Imam Saheed, Schäuble Sascha, Valenzuela Jacob, López García de Lomana Adrián, Carter Warren, Price Nathan D, Baliga Nitin S
Institute for Systems Biology, 401 Terry Ave N, Seattle, WA, 98109, USA.
Jena University Language & Information Engineering (JULIE) Lab, Friedrich-Schiller-University Jena, Jena, 07743, Germany.
Plant J. 2015 Dec;84(6):1239-56. doi: 10.1111/tpj.13059. Epub 2015 Nov 30.
Microalgae have reemerged as organisms of prime biotechnological interest due to their ability to synthesize a suite of valuable chemicals. To harness the capabilities of these organisms, we need a comprehensive systems-level understanding of their metabolism, which can be fundamentally achieved through large-scale mechanistic models of metabolism. In this study, we present a revised and significantly improved genome-scale metabolic model for the widely-studied microalga, Chlamydomonas reinhardtii. The model, iCre1355, represents a major advance over previous models, both in content and predictive power. iCre1355 encompasses a broad range of metabolic functions encoded across the nuclear, chloroplast and mitochondrial genomes accounting for 1355 genes (1460 transcripts), 2394 and 1133 metabolites. We found improved performance over the previous metabolic model based on comparisons of predictive accuracy across 306 phenotypes (from 81 mutants), lipid yield analysis and growth rates derived from chemostat-grown cells (under three conditions). Measurement of macronutrient uptake revealed carbon and phosphate to be good predictors of growth rate, while nitrogen consumption appeared to be in excess. We analyzed high-resolution time series transcriptomics data using iCre1355 to uncover dynamic pathway-level changes that occur in response to nitrogen starvation and changes in light intensity. This approach enabled accurate prediction of growth rates, the cessation of growth and accumulation of triacylglycerols during nitrogen starvation, and the temporal response of different growth-associated pathways to increased light intensity. Thus, iCre1355 represents an experimentally validated genome-scale reconstruction of C. reinhardtii metabolism that should serve as a useful resource for studying the metabolic processes of this and related microalgae.
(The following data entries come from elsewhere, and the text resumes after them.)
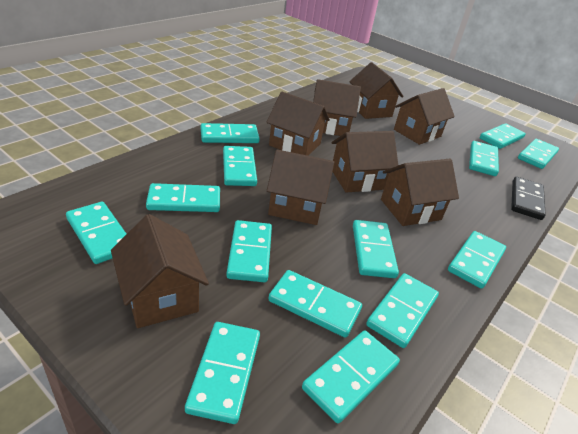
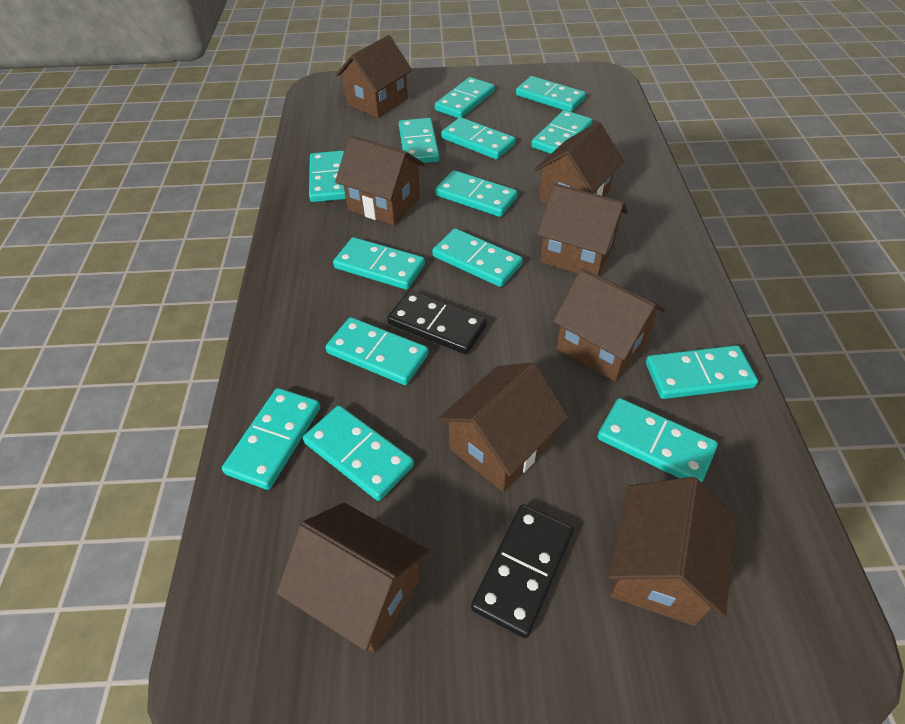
black domino: 1 -> 2

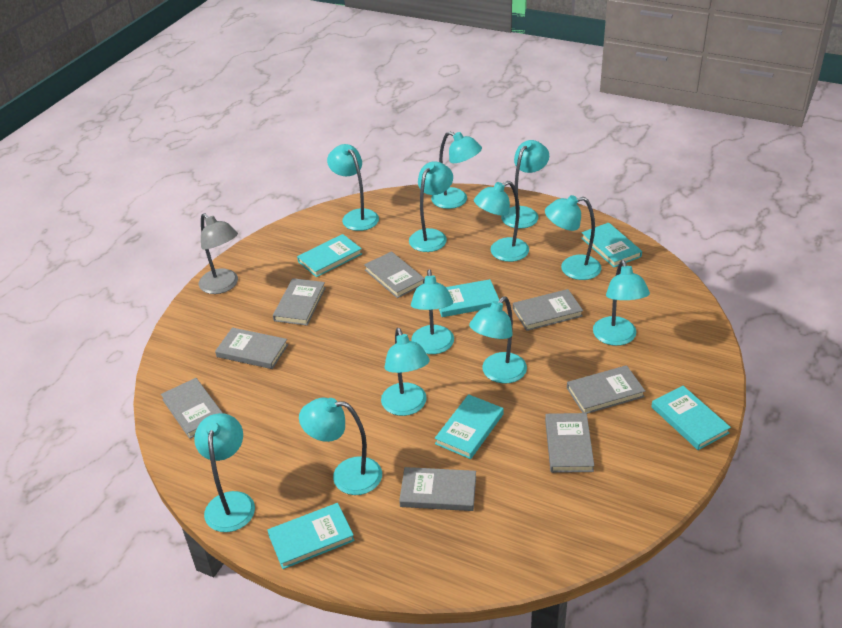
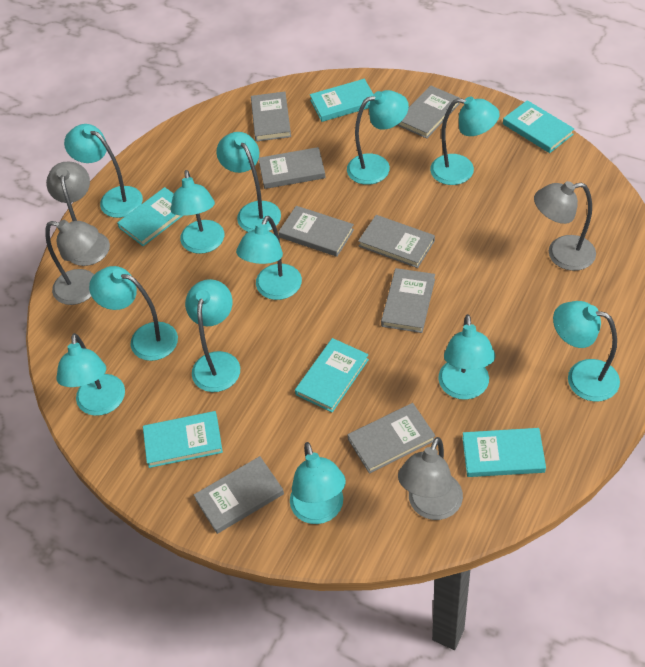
grey lamp: 1 -> 4

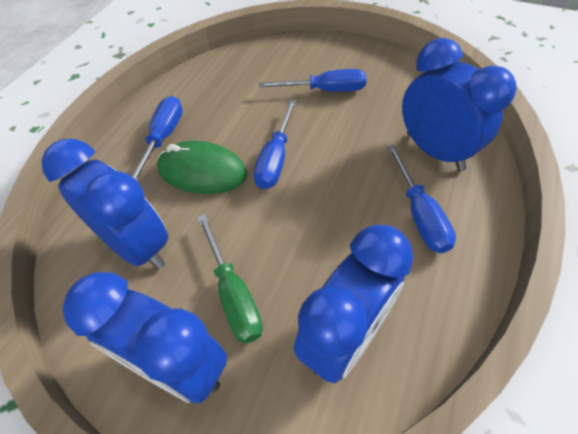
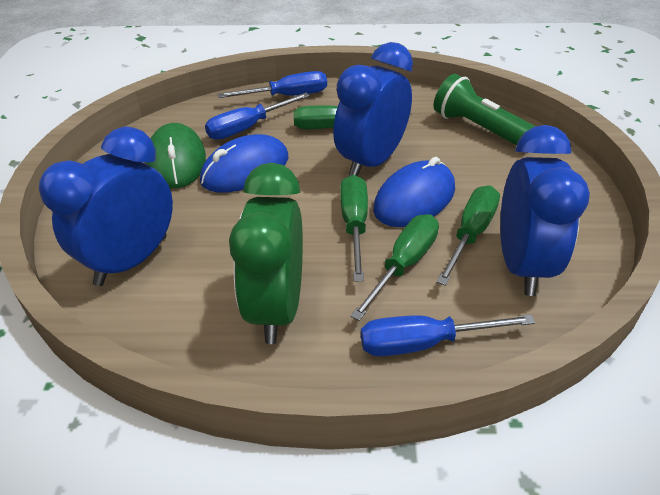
blue clock: 4 -> 3
blue mouse: 0 -> 2
blue screwdriver: 4 -> 3
green clock: 0 -> 1
green flashlight: 0 -> 1
green screwdriver: 1 -> 4

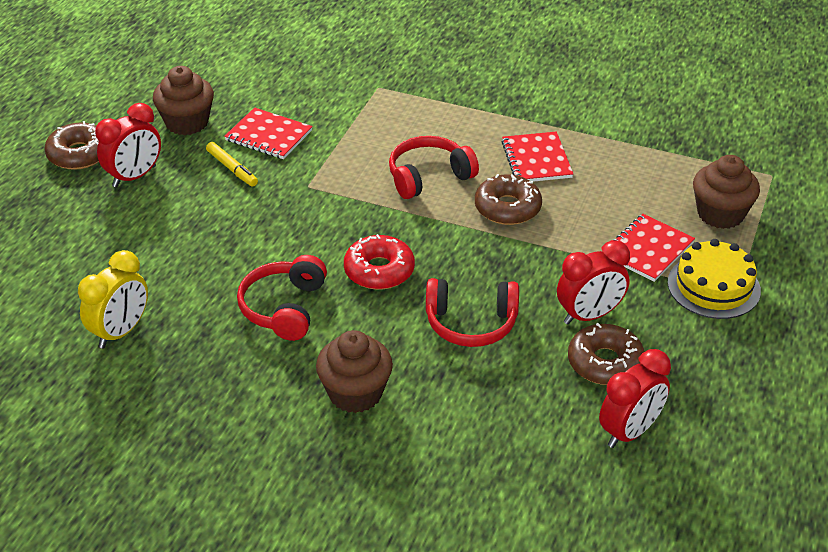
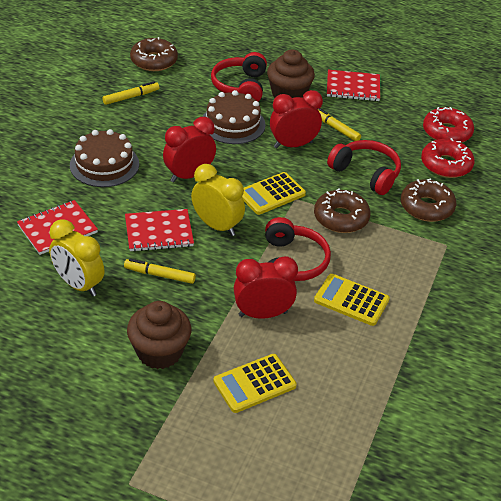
brown cake: 0 -> 2
brown cupcake: 3 -> 2
red donut: 1 -> 2
yellow cake: 1 -> 0
yellow calculator: 0 -> 3
yellow clock: 1 -> 2
yellow marker: 1 -> 3

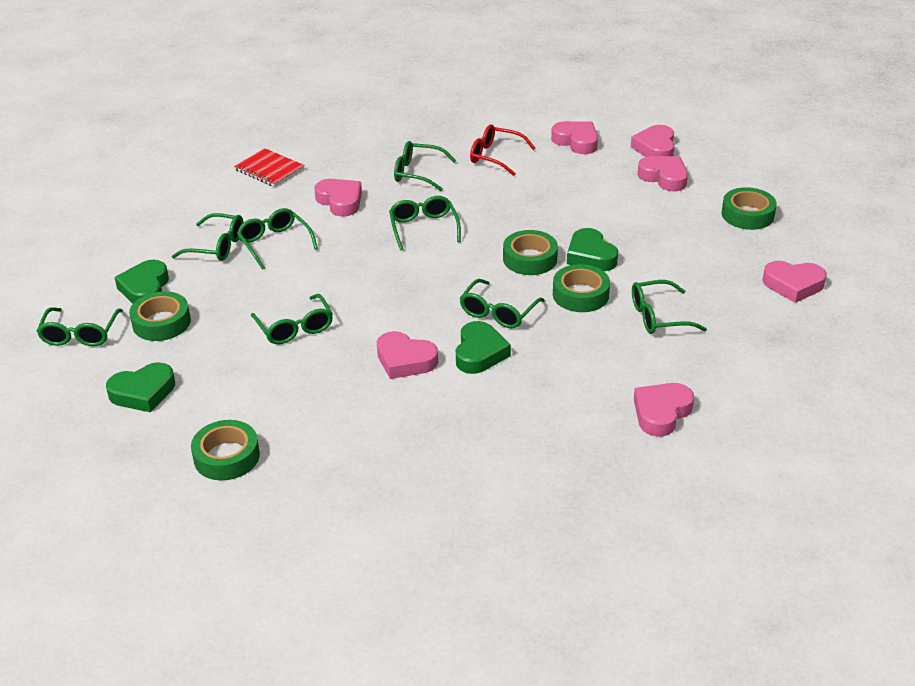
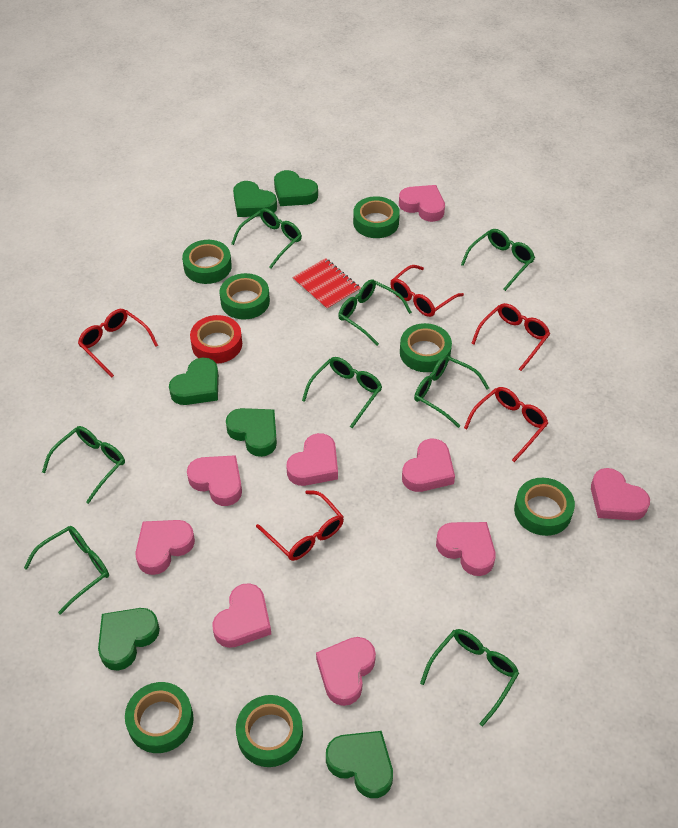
green heart: 4 -> 6
green tape: 5 -> 7
pink heart: 7 -> 9
red glasses: 1 -> 5
red tape: 0 -> 1

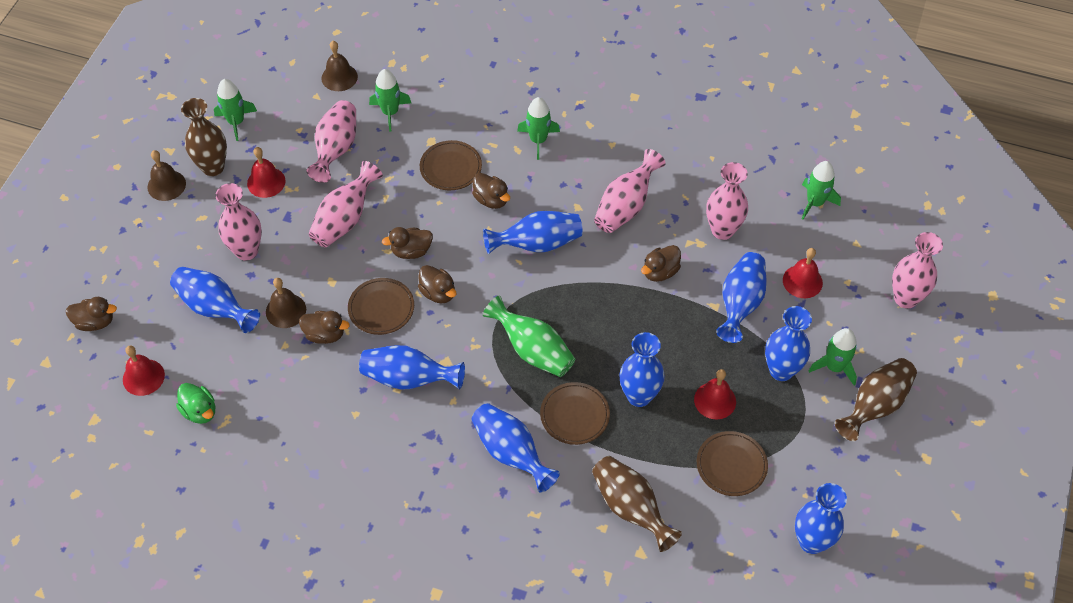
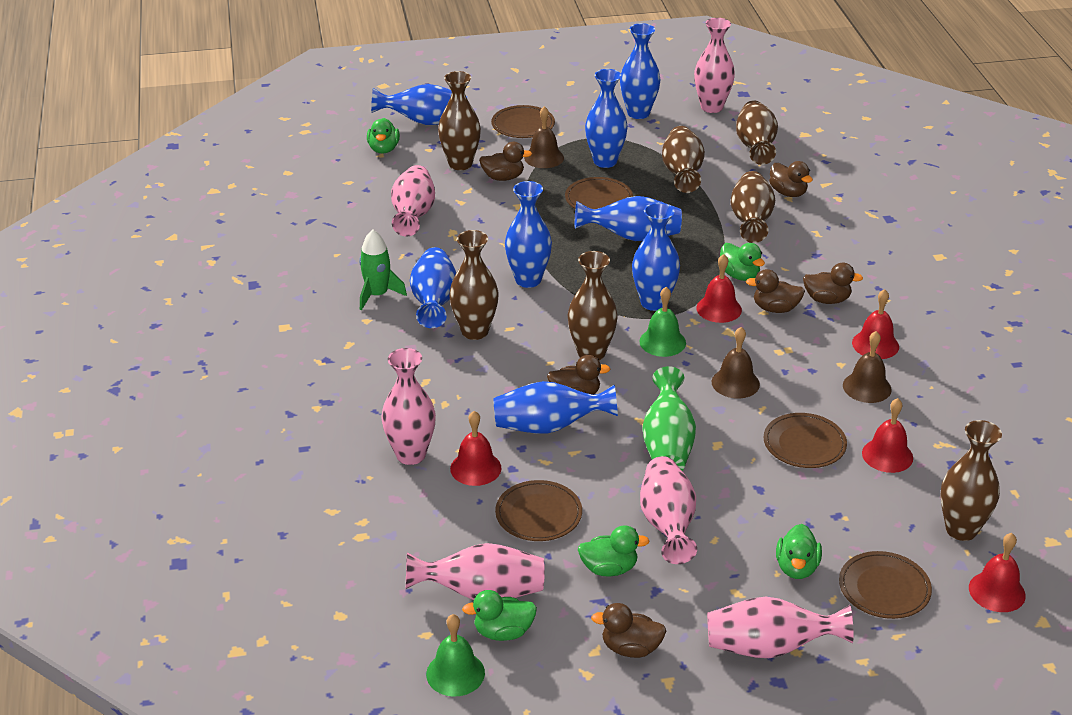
brown plate: 4 -> 5
brown vase: 3 -> 7
green bell: 0 -> 2
green duck: 1 -> 5
green rocket: 5 -> 1
red bell: 4 -> 5

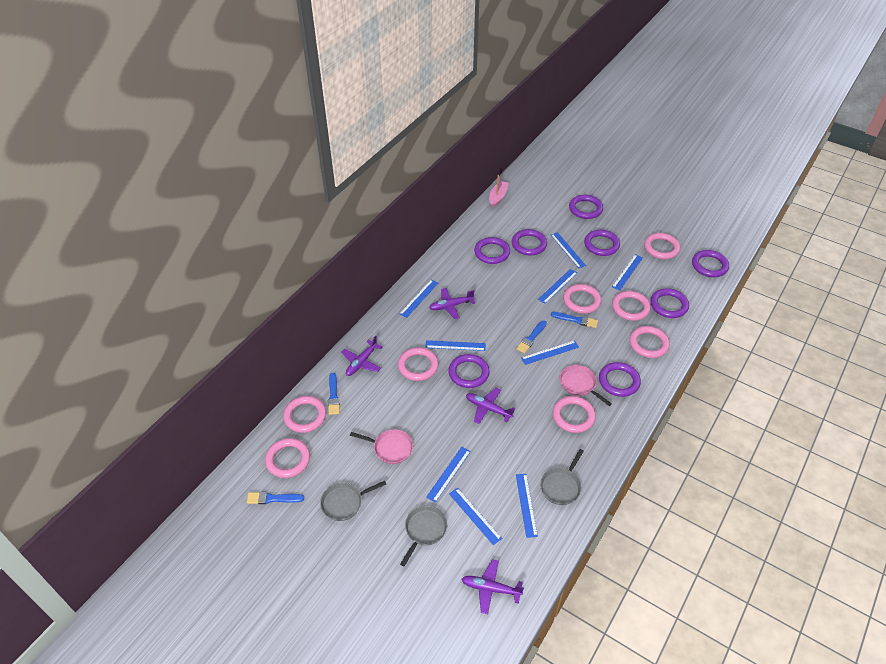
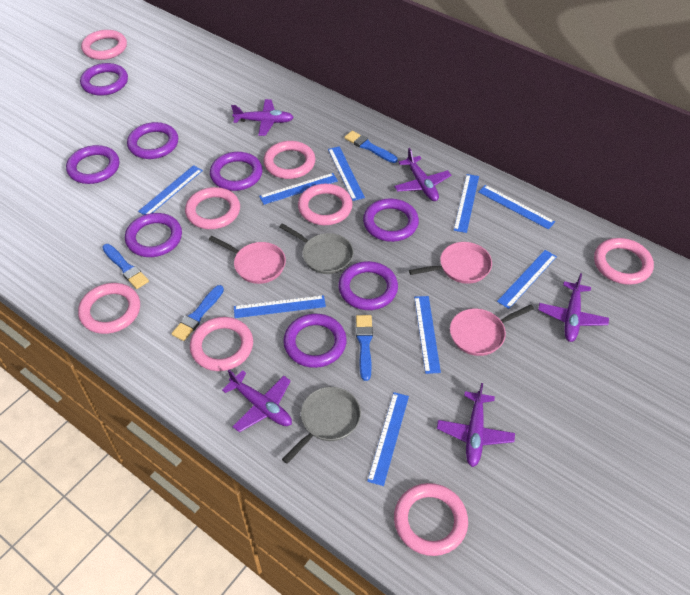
grey pan: 3 -> 2
pink boat: 1 -> 0
pink pan: 2 -> 3
purple plane: 4 -> 5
微藻因其能够合成一系列有价值的化学物质,再次成为生物技术领域备受关注的生物体。为了利用这些生物体的能力,我们需要从系统层面全面了解它们的新陈代谢,而这从根本上可以通过大规模的新陈代谢机制模型来实现。在本研究中,我们为广泛研究的微藻莱茵衣藻提出了一个经过修订且显著改进的基因组规模代谢模型。该模型iCre1355在内容和预测能力方面都比以前的模型有了重大进展。iCre1355涵盖了核基因组、叶绿体基因组和线粒体基因组中编码的广泛代谢功能,涉及1355个基因(1460个转录本)、2394种和1133种代谢物。通过对306种表型(来自81个突变体)的预测准确性比较、脂质产量分析以及恒化器培养细胞(在三种条件下)的生长速率比较,我们发现该模型比之前的代谢模型性能有所提高。大量营养素摄取的测量结果表明,碳和磷酸盐是生长速率的良好预测指标,而氮的消耗似乎过量。我们使用iCre1355分析了高分辨率时间序列转录组学数据,以揭示响应氮饥饿和光照强度变化时发生的动态途径水平变化。这种方法能够准确预测生长速率、氮饥饿期间生长的停止和三酰甘油的积累,以及不同生长相关途径对光照强度增加的时间响应。因此,iCre1355代表了经过实验验证的莱茵衣藻新陈代谢的基因组规模重建,应成为研究这种及相关微藻代谢过程的有用资源。